I don't remember a lot about my beginnings.
I was born in a Leicester hospital, very premature, and not in the best of health. I'm told I was an odd colour (blue from lack of oxygen, mixed with yellow jaundice gave me a strange greenish hue) and that I was ‘wrinkled like a prune’. I had a bit of a struggle with lungs that refused to breathe and a heart that was reluctant to beat, but medical wizardry ensured I was not going to leave this world the same day I entered it.
When the panic was over I was put into an incubator to finish cooking.
Once released from hospital, my proud parents took me back to our little terraced house in what's now called the ‘inner city’, right next to the pub. My mother recalls putting me outside in the street, in my pram, for some fresh air – and when retrieving me later finding my face black with soot from the factory chimneys.
That little terraced house has long gone, it was demolished in the early '60s as part of the city’s slum clearance program.

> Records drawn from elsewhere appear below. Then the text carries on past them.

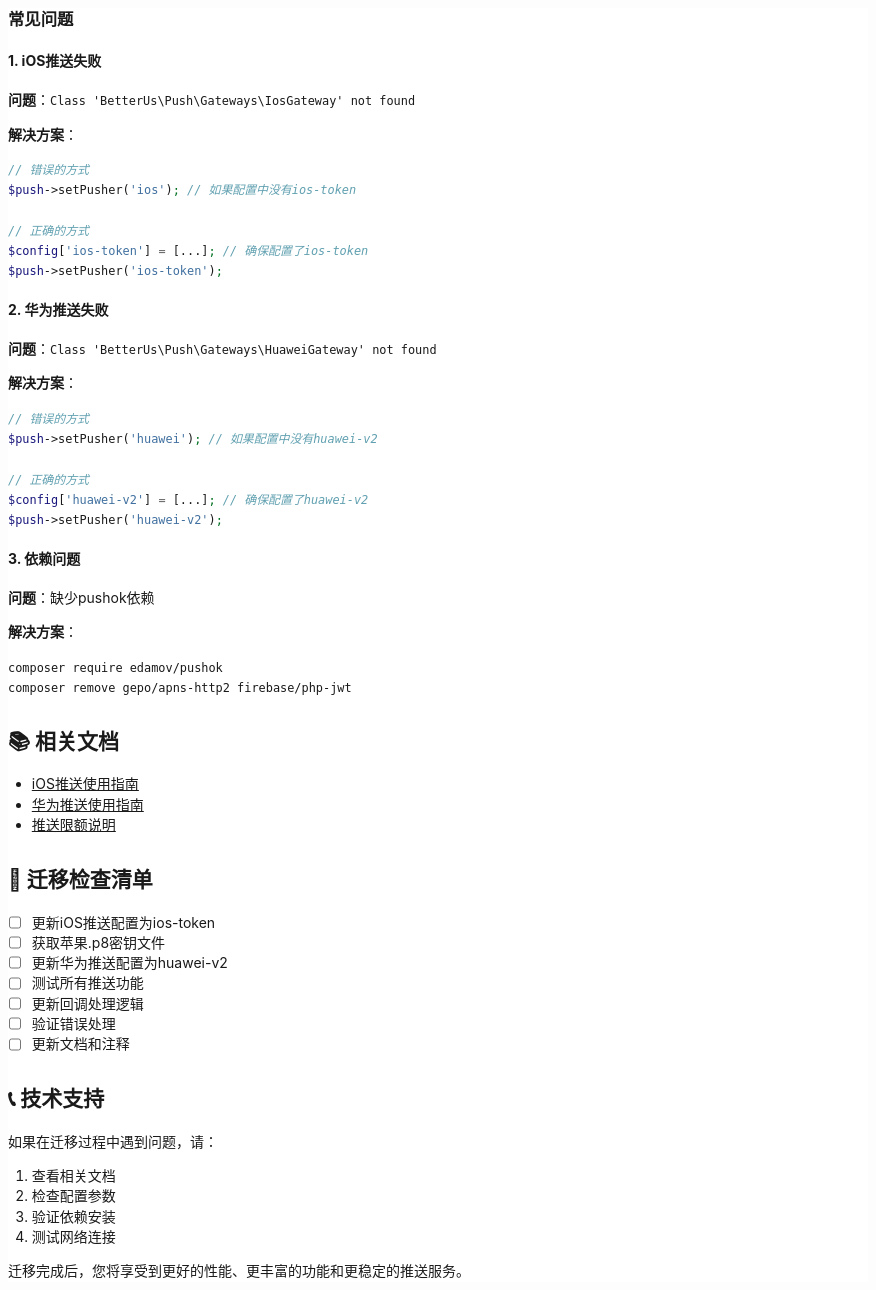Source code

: ### 常见问题

#### 1. iOS推送失败

**问题**：`Class 'BetterUs\Push\Gateways\IosGateway' not found`

**解决方案**：
```php
// 错误的方式
$push->setPusher('ios'); // 如果配置中没有ios-token

// 正确的方式
$config['ios-token'] = [...]; // 确保配置了ios-token
$push->setPusher('ios-token');
```

#### 2. 华为推送失败

**问题**：`Class 'BetterUs\Push\Gateways\HuaweiGateway' not found`

**解决方案**：
```php
// 错误的方式
$push->setPusher('huawei'); // 如果配置中没有huawei-v2

// 正确的方式  
$config['huawei-v2'] = [...]; // 确保配置了huawei-v2
$push->setPusher('huawei-v2');
```

#### 3. 依赖问题

**问题**：缺少pushok依赖

**解决方案**：
```bash
composer require edamov/pushok
composer remove gepo/apns-http2 firebase/php-jwt
```

## 📚 **相关文档**

- [iOS推送使用指南](/docs/ios_push_guide.md)
- [华为推送使用指南](/docs/huawei_push_guide.md)
- [推送限额说明](/docs/push_limit.md)

## 🎯 **迁移检查清单**

- [ ] 更新iOS推送配置为ios-token
- [ ] 获取苹果.p8密钥文件
- [ ] 更新华为推送配置为huawei-v2
- [ ] 测试所有推送功能
- [ ] 更新回调处理逻辑
- [ ] 验证错误处理
- [ ] 更新文档和注释

## 📞 **技术支持**

如果在迁移过程中遇到问题，请：

1. 查看相关文档
2. 检查配置参数
3. 验证依赖安装
4. 测试网络连接

迁移完成后，您将享受到更好的性能、更丰富的功能和更稳定的推送服务。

It's usual in this kind of tale, whenever the word 'slum' is mentioned, to talk about alcoholic fathers and domestic violence. But not in this story. My old man was indeed partial to a pint or five, but the more pissed he got the dafter he became. He was my hero.
Just as well really, because he was a bit of a hard nut in those days. During WWII he was a member of the Royal Marine Special Boat Squadron (that's like the S.A.S. with boats), but I don't know much more than that. He'd never talk about his experiences, save for an occasional funny story. I do know he was one of Lord Mountbatten's personal bodyguards for a while.
By the time I reached school age, through my parents' hard work and bloody-mindedness, we had left the 'inner city' behind, and had moved to suburbia. I bloody hated it.